SET TASK A: According to the article on the Long March, where was Dr. Muhammad Tahir ul-Qadri born?

DOCUMENT EXTRACT:

Considered the usual month for political madness in Pakistan, March came early this year, the turmoil complicated by election year factors. The obstacles of the Federal and Punjab Governments notwithstanding, the Tehreek-i-Minhajul Quran (TMQ) “Long March” came nowhere near the “million” mark claimed by Dr Qadri, People in small numbers kept joining those assembled in the kilometer plus D Square space in front of Parliament in Islamabad, by late afternoon Tuesday the calculation was closer to 100000 plus/minus.

A former professor of international constitutional law at the University of Punjab, Dr. Muhammad Tahir ul-Qadri is a prominent authority on Islam, with more than 400 published works on Islamic scholarship, law and Sufism.  Born on 19 February 1951 in Jhang, he was educated at the Christian Sacred Heart School, going on to study Hadith at the Muhaddith al-Hijaz.  The late elder Sharif was his mentor, when Mian Nawaz became CM Punjab in the 80s, Dr Qadri was given 300 Kanals in Model Town to establish his Minhaj-ul-Quran.  Briefly becoming Member National Assembly during Gen Musharraf’s democracy before leaving for Canada, Dr Qadri considerably expanded Minhaj-ul-Quran International (MQI) using that base. Representing a moderate vision of Islam, its long term strategic vision is promotion of peace, love, harmony and modern Islamic sciences. MQI explicitly rejects terrorism and all other unjust violence as being entirely un-Islamic.

GIVEN RECORDS:
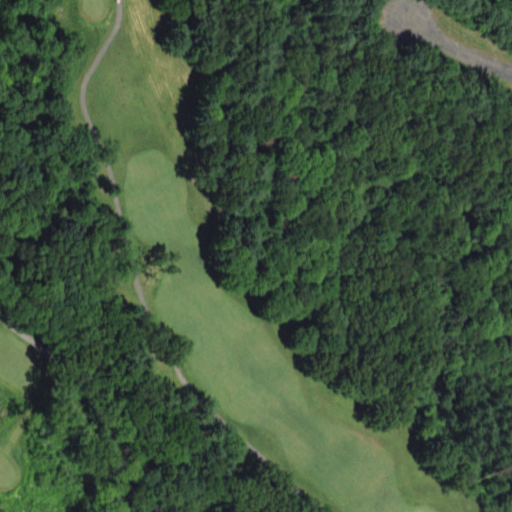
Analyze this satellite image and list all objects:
road: (457, 51)
road: (134, 280)
park: (189, 299)
road: (85, 403)
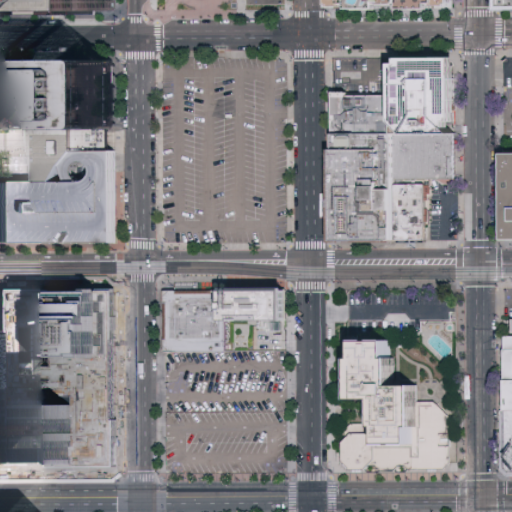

SET TASK B: Recast all the rows above as a numbered list, omitting blank lines and leaving out the pictures.

WRITTEN RESPONSE A: Jhang

WRITTEN RESPONSE B:
1. Analyze this satellite image and list all objects:
2. road: (457, 51)
3. road: (134, 280)
4. park: (189, 299)
5. road: (85, 403)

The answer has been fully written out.